Peki, Kıdık neler dedi?
İşte o yazı:
Havacılıkta Emeğin Grevi
Binali Yıldırım dönemi ne güzeldi. Havacılıktan anlamasa bile, bir bilene soruyordu. İşte o zamanlar gökyüzü gururumuzdu, şimdi uyarı ışıkları yanıyor.
Emeğin hakkı yerde, adalet irtifa kaybediyor. TEC’teki grev, sessizliğe karşı yükselen son ses olabilir.

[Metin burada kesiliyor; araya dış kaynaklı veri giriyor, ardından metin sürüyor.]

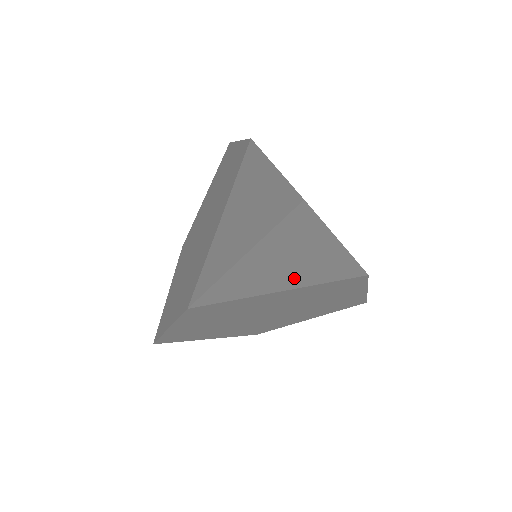
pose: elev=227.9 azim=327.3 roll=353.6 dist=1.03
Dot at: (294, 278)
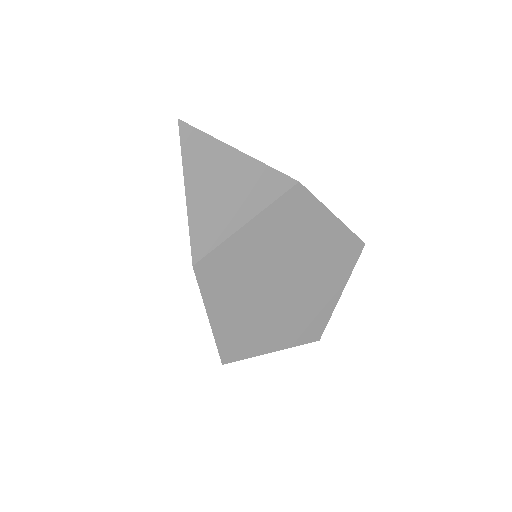
Dot at: (243, 202)
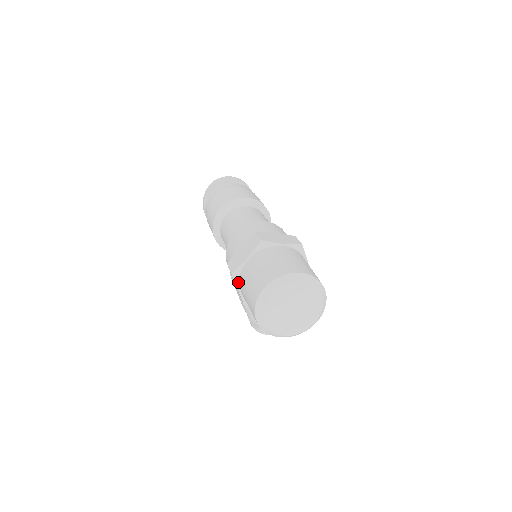
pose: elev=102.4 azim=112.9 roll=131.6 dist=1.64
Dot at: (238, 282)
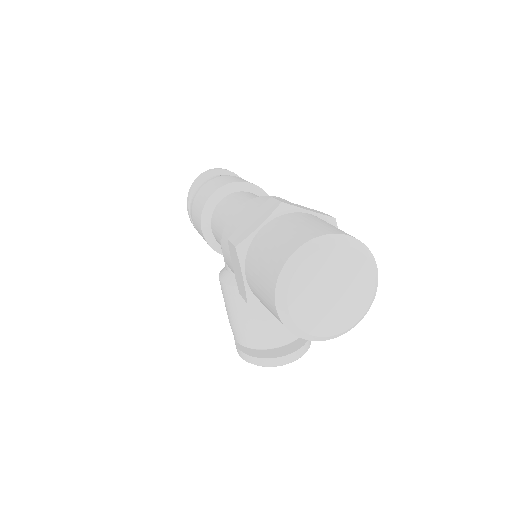
Dot at: (244, 261)
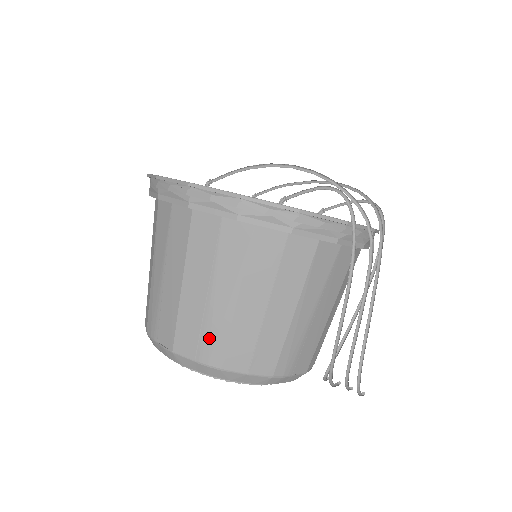
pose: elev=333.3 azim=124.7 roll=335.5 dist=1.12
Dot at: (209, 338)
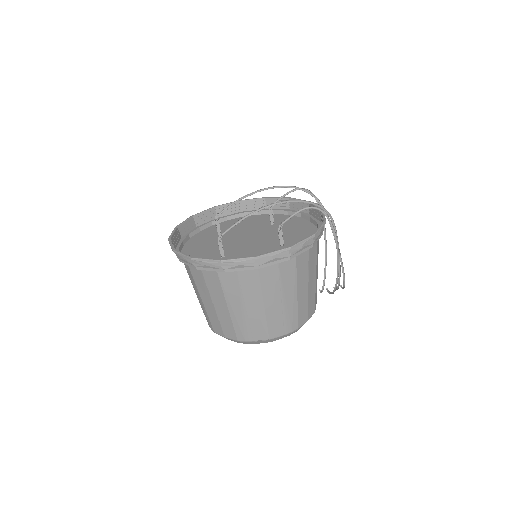
Dot at: (289, 320)
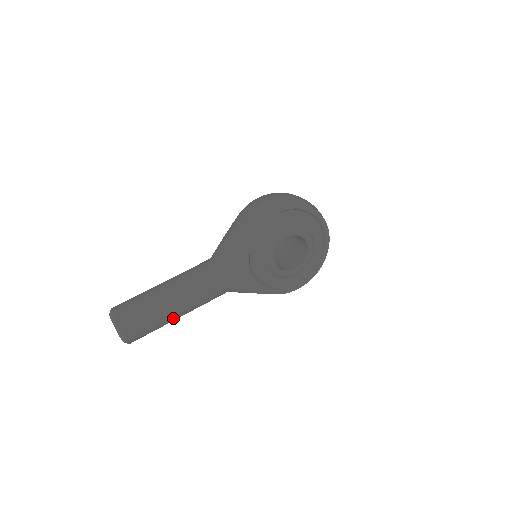
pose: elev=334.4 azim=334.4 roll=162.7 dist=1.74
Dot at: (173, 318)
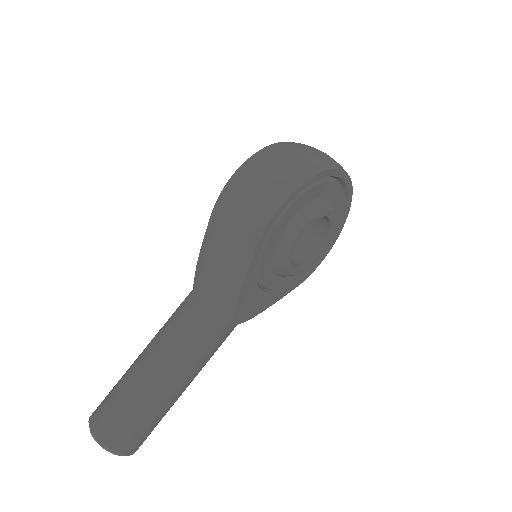
Dot at: (180, 395)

Bazı motor sesleri kulağa güç verir. Ama bazen bir sessizlik, bir motor gürültüsünden çok daha gürültülüdür. Şu anda Turkish Engine Center’ın hangarlarında yankılanan da işte o sessizlik. Bu sessizlik bir arızanın değil, bir sabrın tükendiğinin sesi. Türk Hava Yolları ile Pratt & Whitney’in yüzde 50 ortaklığında kurulan Turkish Engine Center’da dört aydır süren toplu iş sözleşmesi görüşmeleri çıkmaza girdi. İşçiler artık masada değil, vicdanlarında karar verdi: Ve sonuç Grev.
Yasal süreç tamamlandığında Türkiye havacılık tarihinde uzun yıllar sonra ilk kez bir bakım merkezinde grev uygulanacak. Bu, sadece bir ücret pazarlığı değil; emeğin onur mücadelesi, nasırlı ellerin masaya vuruş sesi.
2012 yılında çıkarılan 6321 sayılı kanunla 2822 sayılı Toplu İş Sözleşmesi, Grev ve Lokavt Kanunu’na bir cümle eklendi: “6. Havacılık hizmetlerinde.” Yani grev yapılamaz.
Ne Türk-İş ne Hak-İş ne de DİSK buna ses çıkarmadı, eylemler de yapmadı. Velhasıl “Havacılık hizmetlerinde” gibi ucu bucağı sınır tanımaz iki kelimelik kısıtlayıcı söz ile yasaklandı.